Written by Mike Sprague, Spectrum Enterprises

Qualifying a household to move into a tax credit unit takes more than just looking at their current income status.  To truly be eligible, the household should still be under the income limit at the first annual certification as well.  While a household could still be considered eligible if they are found over income at first recert, a state auditor will need to see that the manager did enough due diligence at move-in to qualify the household.

 Per the HUD 4350.3, annual income is “all amounts anticipated to be received from a source outside the family during the 12 month period following admission or annual recertification effective date.”  This means that an applicant doesn’t have to be receiving income currently to have income reported on the TIC. 

 An adult applicant who is not currently working may be looking for work and may anticipate finding employment in the 12 months following the certification period.  This anticipated income needs to be factored when determining the household’s eligibility.  The use of an Unemployed Status Affidavit (see Spectrum’s forms on our web site for an example) is the best way to determine this income.

 A good Unemployed Status Affidavit will help the manager to answer the following important questions: 

1)       Does the applicant receive any benefits, such as unemployment, disability, or worker’s compensation?  If there is disability or worker’s compensation you will need to follow up to see if there is a known return to work date.

2)      When was the applicant last employed?  This can help to determine the potential of finding new employment.

3)      Does the applicant anticipate becoming employed?  If no, and they haven’t worked for a while, then it is reasonable to believe they will not find employment and there is no reason to go any further.  If they do anticipate finding employment they will need to provide an anticipated amount and document how this amount was determined.  If they have recently been employed and are looking for similar work, then a tax return showing a full year of income is acceptable, as well as pay stubs from previous employment.  If they haven’t worked in a while, have them clarify the pay rate they expect to find and how many hours (good documentation to back this up would be job postings that they have applied for or plan to apply for). 

4)      Is the applicant seasonally employed?  Applicants usually answer questions at face value, and if they are in a lay off period for a seasonal job they may indicate that they are unemployed.  If they do work seasonally, then this income can be 3rd party verified.

5)      Does the applicant have an anticipated start date?  Again, an applicant may not realize that they need to indicate that they are employed if they haven’t actually started working yet. 

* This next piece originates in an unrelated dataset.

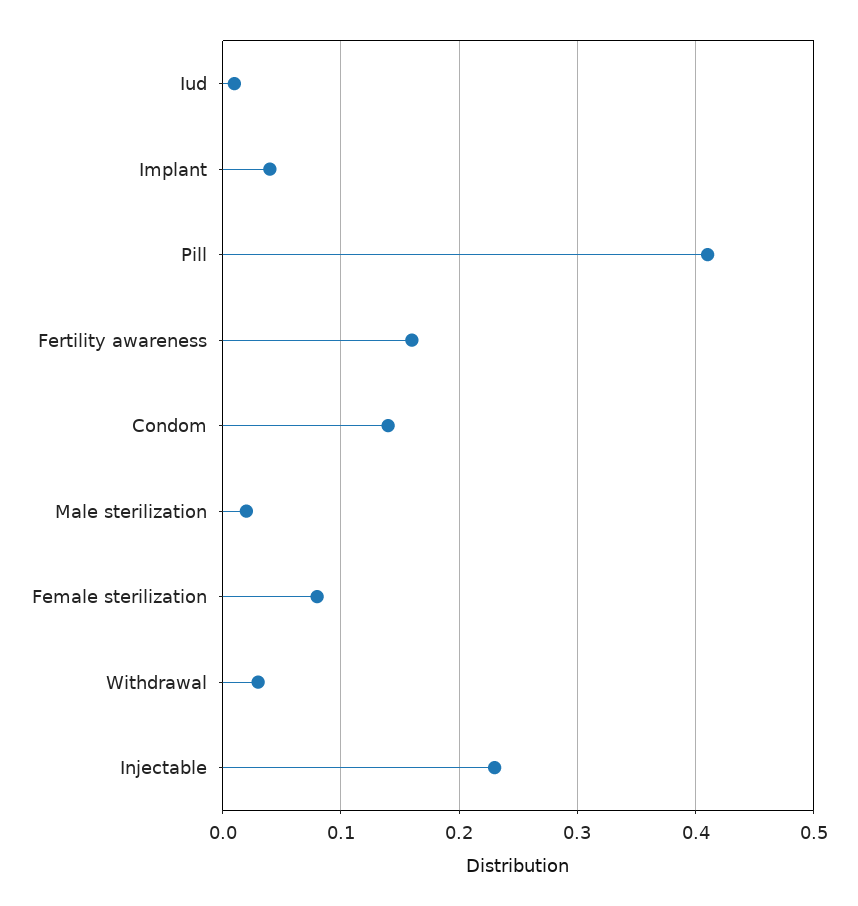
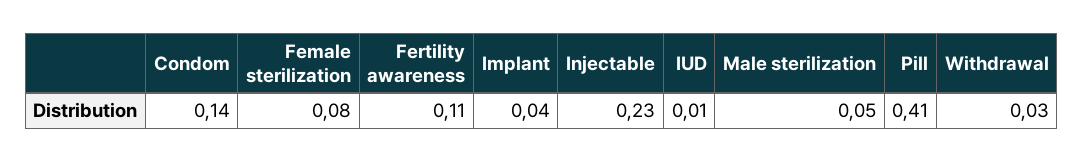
Fertility awareness: 0.16 -> 0.11
Male sterilization: 0.02 -> 0.05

 There is another aspect of anticipated income to consider.  Let’s say that you have an adult applicant who is currently enrolled in school and is not currently employed.  This individual is due to graduate within 3 months after move-in.  It is reasonable to think that this applicant will become employed in a field related to the degree that they will obtain.  Potentially, this income could put the household over income at first recert.  The best course of action is to show due diligence by trying to anticipate what this applicant will earn once they graduate.  Using a web site to show a range of salaries in the area for the expected employment is a good way to show potential earnings.

There are some states that do not recognize anticipated income.  For example, California does not count anticipated income unless there is an official job offer.  Their compliance manual also goes on to say that if a household member finds employment within one month after move-in further documentation may be requested to determine income eligibility.  This means that while they do not calculate anticipated income they do expect the manager to show due diligence in case the household does obtain employment and the household is found over income at first recert.  The best way to do this is to address the anticipated income prior to move-in, even if it is not reported on the TIC.